Australia’s Scott Morrison Says Up to States to Intervene for Drought Animal Welfare
Cattle feeding from a trough on a drought-affected farm near Armidale in regional New South Wales on Aug. 26, 2019. (WILLIAM WEST/AFP/Getty Images)
AAP
By AAP
10/18/2019
Updated:
10/18/2019

Prime Minister Scott Morrison has pushed back against calls to intervene in the drought by offering freight and fodder subsidies, saying it is up to the states.

The prime minister is pushing back against calls to pump Commonwealth cash into freight and livestock food.

“If there is to be additional fodder and freight subsidies for those breeding herds, then that is what the state governments are directly responsible for,” Morrison told Sydney radio 2GB on Friday. “Our job is to look after the income support to the farming families themselves.”

Morrison said the government would continue to ramp up support for drought-stricken farmers.

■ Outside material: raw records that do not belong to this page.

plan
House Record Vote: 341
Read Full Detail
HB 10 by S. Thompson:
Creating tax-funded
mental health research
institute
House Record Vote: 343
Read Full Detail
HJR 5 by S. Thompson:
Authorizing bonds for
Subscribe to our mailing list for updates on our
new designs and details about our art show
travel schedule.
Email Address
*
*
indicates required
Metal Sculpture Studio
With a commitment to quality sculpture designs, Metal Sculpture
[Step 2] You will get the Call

“I wish and have prayed that it would have rained by now, but it hasn’t and it’s unlikely that it will very soon,” he said.

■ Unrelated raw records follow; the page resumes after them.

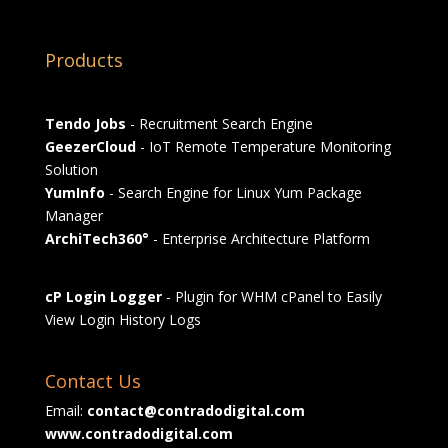
Products
Tendo Jobs
- Recruitment Search Engine
GeezerCloud
- IoT Remote Temperature Monitoring
Solution
YumInfo
- Search Engine for Linux Yum Package
Manager
ArchiTech360°
- Enterprise Architecture Platform
cP Login Logger
- Plugin for WHM cPanel to Easily
View Login History Logs
Contact Us
Email:
contact@contradodigital.com
www.contradodigital.com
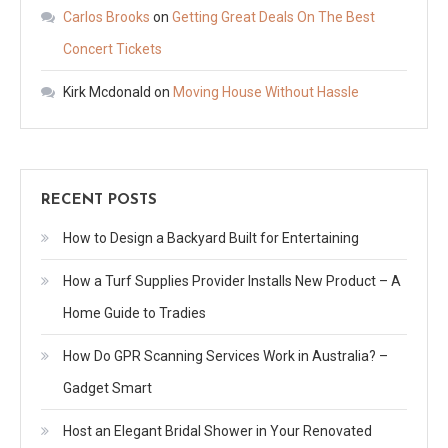
Carlos Brooks
on
Getting Great Deals On The Best
Concert Tickets
Kirk Mcdonald
on
Moving House Without Hassle
RECENT POSTS
How to Design a Backyard Built for Entertaining
How a Turf Supplies Provider Installs New Product – A
Home Guide to Tradies
How Do GPR Scanning Services Work in Australia? –
Gadget Smart
Host an Elegant Bridal Shower in Your Renovated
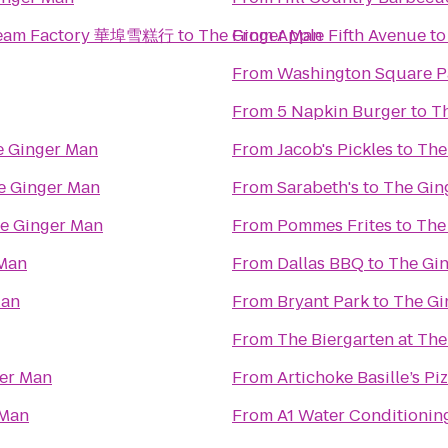
 Cream Factory 華埠雪糕行
to
The Ginger Man
From
Apple Fifth Avenue
t
From
Washington Square P
From
5 Napkin Burger
to
T
e Ginger Man
From
Jacob's Pickles
to
The
e Ginger Man
From
Sarabeth's
to
The Gin
e Ginger Man
From
Pommes Frites
to
The
 Man
From
Dallas BBQ
to
The Gi
Man
From
Bryant Park
to
The Gi
From
The Biergarten at Th
er Man
From
Artichoke Basille’s Pi
 Man
From
A1 Water Conditionin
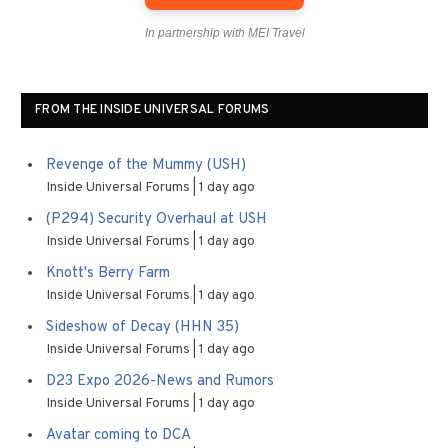
In partnership with MEI Travel
FROM THE INSIDE UNIVERSAL FORUMS
Revenge of the Mummy (USH)
Inside Universal Forums
1 day ago
(P294) Security Overhaul at USH
Inside Universal Forums
1 day ago
Knott's Berry Farm
Inside Universal Forums
1 day ago
Sideshow of Decay (HHN 35)
Inside Universal Forums
1 day ago
D23 Expo 2026-News and Rumors
Inside Universal Forums
1 day ago
Avatar coming to DCA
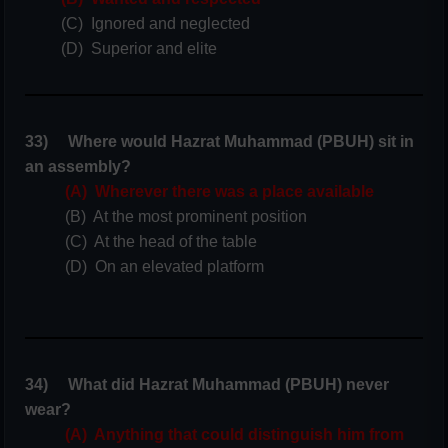
(C) Ignored and neglected
(D) Superior and elite
33) Where would Hazrat Muhammad (PBUH) sit in
an assembly?
(A) Wherever there was a place available
(B) At the most prominent position
(C) At the head of the table
(D) On an elevated platform
34) What did Hazrat Muhammad (PBUH) never
wear?
(A) Anything that could distinguish him from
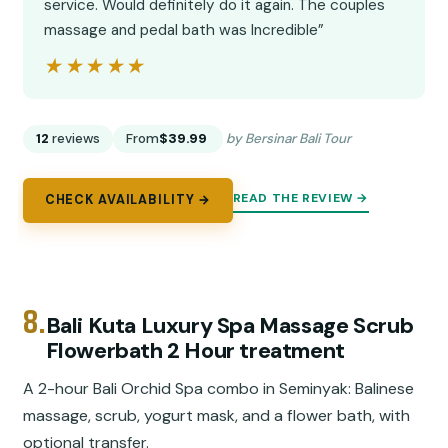
service. Would definitely do it again. The couples
massage and pedal bath was Incredible”
★★★★★
★★★★★
12
reviews
From
$39.99
by Bersinar Bali Tour
READ THE REVIEW →
CHECK AVAILABILITY →
8.
Bali Kuta Luxury Spa Massage Scrub
Flowerbath 2 Hour treatment
A 2-hour Bali Orchid Spa combo in Seminyak: Balinese
massage, scrub, yogurt mask, and a flower bath, with
optional transfer.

“Let’s hope it will in the not too distant future. But we will keep responding, we will keep adding things.”

His comments follow another Oct. 15 interview on 2GB in which Morrison told Alan Jones that the government is doing all it can to support the nation’s drought-ravaged communities.

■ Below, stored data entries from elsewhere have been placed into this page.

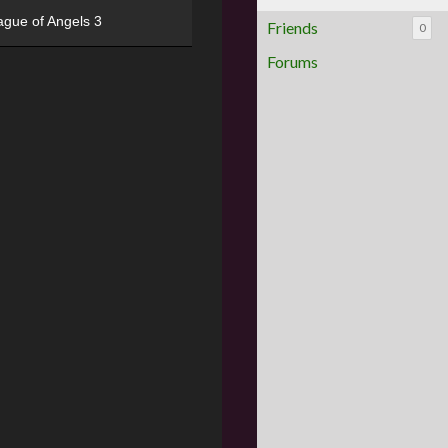
ague of Angels 3
Friends
0
Forums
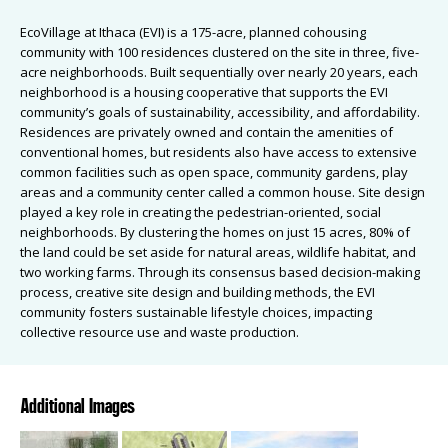
EcoVillage at Ithaca (EVI) is a 175-acre, planned cohousing
community with 100 residences clustered on the site in three, five-
acre neighborhoods. Built sequentially over nearly 20 years, each
neighborhood is a housing cooperative that supports the EVI
community’s goals of sustainability, accessibility, and affordability.
Residences are privately owned and contain the amenities of
conventional homes, but residents also have access to extensive
common facilities such as open space, community gardens, play
areas and a community center called a common house. Site design
played a key role in creating the pedestrian-oriented, social
neighborhoods. By clustering the homes on just 15 acres, 80% of
the land could be set aside for natural areas, wildlife habitat, and
two working farms. Through its consensus based decision-making
process, creative site design and building methods, the EVI
community fosters sustainable lifestyle choices, impacting
collective resource use and waste production.
Additional Images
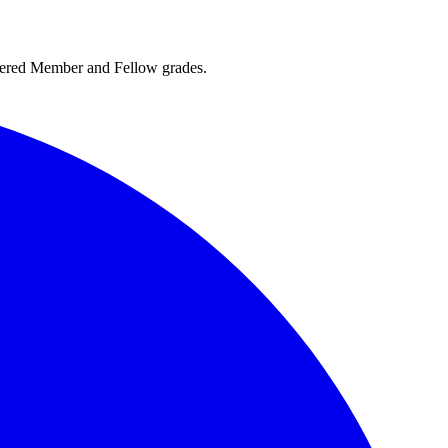
rtered Member and Fellow grades.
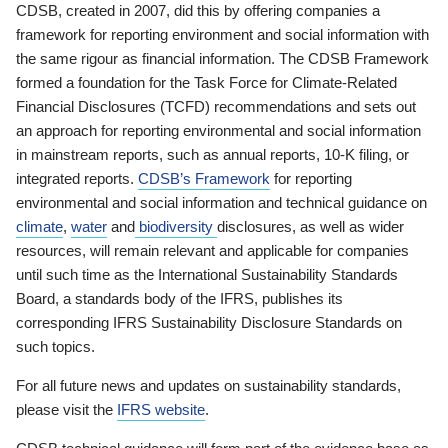
CDSB, created in 2007, did this by offering companies a
framework for reporting environment and social information with
the same rigour as financial information. The CDSB Framework
formed a foundation for the Task Force for Climate-Related
Financial Disclosures (TCFD) recommendations and sets out
an approach for reporting environmental and social information
in mainstream reports, such as annual reports, 10-K filing, or
integrated reports.
CDSB’s Framework
for reporting
environmental and social information and technical guidance on
climate
,
water
and
biodiversity
disclosures, as well as wider
resources, will remain relevant and applicable for companies
until such time as the International Sustainability Standards
Board, a standards body of the IFRS, publishes its
corresponding IFRS Sustainability Disclosure Standards on
such topics.
For all future news and updates on sustainability standards,
please visit the
IFRS website
.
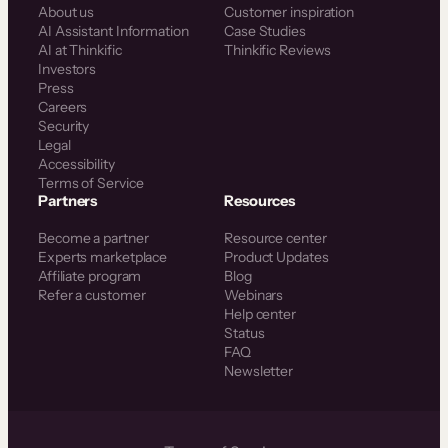
About us
Customer inspiration
AI Assistant Information
Case Studies
AI at Thinkific
Thinkific Reviews
Investors
Press
Careers
Security
Legal
Accessibility
Terms of Service
Partners
Resources
Become a partner
Resource center
Experts marketplace
Product Updates
Affiliate program
Blog
Refer a customer
Webinars
Help center
Status
FAQ
Newsletter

“The government, whether it’s state, federal, or anyone else, we can do a lot of things to help people try and get through this, but the government cannot make it rain and the government can’t make life as it was before the drought, and if anyone is suggesting that could be done, then they are lying to the people of rural and regional Australia.

“That is an unrealistic expectation,” Morrison said.

“We want the farmers and the communities to be able to get through this drought but we can’t kid ourselves that there’s a magic wand and a magic cash splash that is going to make this thing totally solved.”

Labor deputy leader Richard Marles said the government was “asleep at the wheel” when it came to the drought.

“All we have got here is business as usual, but there is nothing usual about this drought,” he told the Nine Network.

“Tenterfield (NSW) is going to run out of water by Christmas, so what is this government actually doing?”

The National Farmers’ Federation handed the government its new drought strategy on Oct. 16 that suggests clear definitions for roles and responsibilities across all tiers of government for future droughts.

NFF president Fiona Simson said the framework would provide certainty for drought-affected people.

“This policy is not the panacea for this drought,” she told reporters in Canberra. “This drought is unplanned and the actions of government are unplanned. That’s due to previous governments before them.

“It’s something until now every government has shirked. So we congratulate the Morrison government on their willingness to embrace and approach this national drought strategy.”

Greens politicians in federal Parliament have grilled the government this week about the role of climate change in drought.

However, Andrew Pitman, director of the University of NSW’s Centre of Excellence for Climate Extremes, told the Sydney Environment Institute in June that there is “no link between climate change and drought.”

“That may not be what you read in the newspapers and sometimes hear commented, but there is no reason a priori why climate change should made the landscape more arid,” Pitman said.

“If you look at the Bureau of Meteorology data over the whole of the last one hundred years there’s no trend in data. There is no drying trend.

“There’s been a trend in the last twenty years, but there’s been no trend in the last hundred years, and that’s an expression on how variable Australian rainfall climate is.

He added, “The fundamental problem we have is that we don’t understand what causes droughts. Much more interesting, we don’t know what stops a drought. We know it’s rain, but we don’t know what lines up to create drought-breaking rains.”